Nonsense. His friend’s recommendation was well-vetted.
“A maid? Surely not.” His sister’s words neatly reflected Elias’s denial.
“Why would she entrust you with such a revelation?”
Lord Spencer scratched his brow. “I gathered it was because she thought I was you.”
“Was there anything else, dearest?” Hannah sought her husband’s steadying hand.
He shook his head. “You’d have to ask her for more.”
Something in Elias gave in, his hopes soaring despite himself. Yes, he’d straighten this out, once and for all.
“I am afraid he can’t,” said Hannah, “as Lady May has already gone from this house.”
Elias found May’s rooms precisely as they were on the day he’d welcomed her.
All the clothes were stacked neatly in the wardrobes, the bed made and unslept in, all belongings organized and in their place, except for their mistress.
They were all the things he’d bought her, Elias realized with a start.
She’d left them all behind, from the precious jewels to the nightgowns that were meant to mark her standing in this house.
Those were gifts, damn it, yet she abandoned them without qualms! If she wished to frustrate him, she was succeeding immensely. Of course, Elias had accused her of greed, insulted her sense of propriety and honor, only to find out she’d been blameless, but still—
A servant was passing the room, and Elias summoned her with a wave of his hand. “Know you anything of your mistress’s departure?”
The girl in front of him lowered her eyes, clearly intimidated by Elias’s brusque tone. He did not have time to be patient, not when the blasted woman he had to see had run off, leaving him not even a surname to pursue.
“No, milord, only that she’d left on foot in the night.”
On foot! In the night! The words slashed him like a saber. She couldn’t get away fast enough. Elias’s mind whirled with the possibilities, each one worse than the last.
“Wearing what?” By heaven, she would make him lose what was left of his sanity. “All of her clothes are still here.”
“She…”
“Speak, damn it.”
“She asked for a spare maid outfit, milord.”
Indeed, May was blameless, in all but one lie.

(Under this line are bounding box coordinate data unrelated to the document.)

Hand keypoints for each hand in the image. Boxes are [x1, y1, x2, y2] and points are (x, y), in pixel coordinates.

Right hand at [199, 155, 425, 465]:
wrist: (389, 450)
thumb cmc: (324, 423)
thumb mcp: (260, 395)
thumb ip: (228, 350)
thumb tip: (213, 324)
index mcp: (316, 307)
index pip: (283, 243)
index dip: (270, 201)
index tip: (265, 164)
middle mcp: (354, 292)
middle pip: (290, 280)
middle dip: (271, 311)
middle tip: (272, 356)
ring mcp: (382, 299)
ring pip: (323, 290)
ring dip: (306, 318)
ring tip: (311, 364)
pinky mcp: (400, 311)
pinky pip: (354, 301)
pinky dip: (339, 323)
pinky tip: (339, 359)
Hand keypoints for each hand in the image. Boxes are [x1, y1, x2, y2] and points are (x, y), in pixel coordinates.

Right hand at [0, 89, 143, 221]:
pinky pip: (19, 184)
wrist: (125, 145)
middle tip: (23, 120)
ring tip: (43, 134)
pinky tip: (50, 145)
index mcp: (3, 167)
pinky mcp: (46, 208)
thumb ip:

A maid. How was this possible? How could he not have known?
What a damn fool he was, a thousand times over.
Elias dismissed the shaking maid and spun around the room, looking for any trace, however small, left by the very woman he couldn’t evict from his heart.

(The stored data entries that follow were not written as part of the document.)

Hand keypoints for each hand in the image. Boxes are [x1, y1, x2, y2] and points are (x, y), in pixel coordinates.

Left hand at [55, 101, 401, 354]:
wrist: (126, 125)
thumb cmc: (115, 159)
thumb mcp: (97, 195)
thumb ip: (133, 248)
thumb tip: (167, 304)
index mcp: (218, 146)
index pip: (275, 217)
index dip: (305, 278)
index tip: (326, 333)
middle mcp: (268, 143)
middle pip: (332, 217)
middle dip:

There was nothing to mark her departure but a bundle of the very clothes she’d worn to their meeting yesterday, resting on a chest of drawers.

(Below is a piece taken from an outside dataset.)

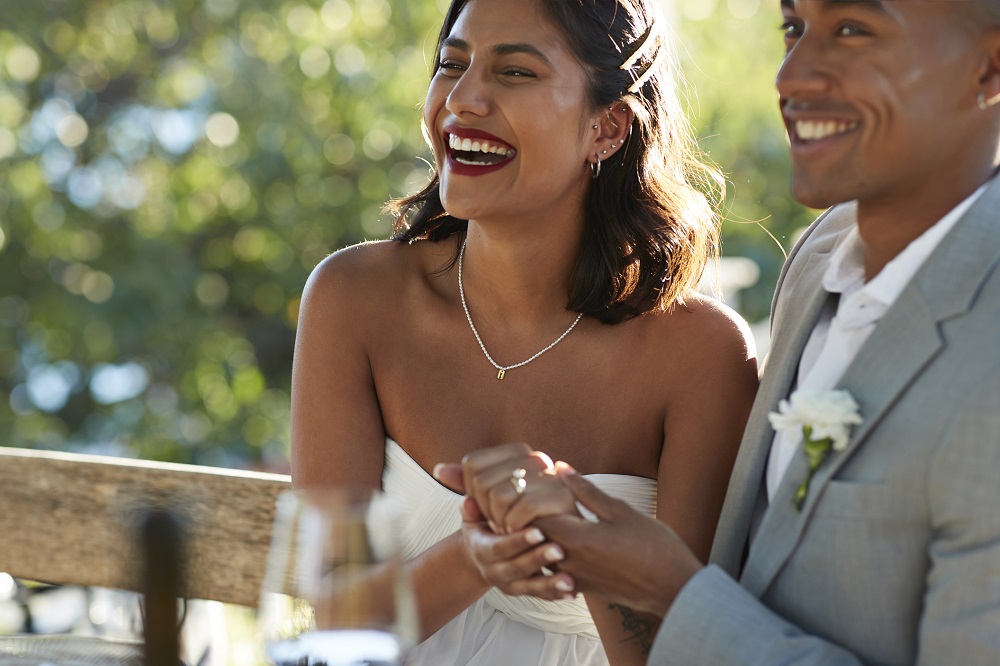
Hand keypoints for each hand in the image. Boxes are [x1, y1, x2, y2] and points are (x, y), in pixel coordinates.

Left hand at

A stitch frayed on the side seam, perhaps betraying the haste in which she’d torn down the clothing to take her leave.
Elias lifted the clothes up to his face, inhaling the aroma.
It was as his sister said: the loaned lavender perfume emanated from the dress, but deeper beneath it rested the smell of orange blossom and vanilla that he’d come to adore so much.
His fingers tangled in the muslin, and the dress unfurled.
With it, a single torn piece of paper drifted to the carpet.
Elias retrieved it, bringing it to the window for examination. It seemed to be a note of some sort, the kind that shopkeepers used. Only the bottom quarter survived. He pushed back the glasses, struggling to make out the cursive sprawling across a hand-drawn table.
Ripped mid-sentence, the remains read …of tourmaline before a string of numbers that amounted to an extortionate price.
Something stirred in Elias’s memory. May had spoken of a tourmaline necklace once before, had she not?
His eyes strained to make out the surviving signature at the bottom. She’d left him a clue, after all.
“May Anne Carr,” he breathed her name like the holy prayer it was. “Wherever you are, whoever you serve, you are mine to find.”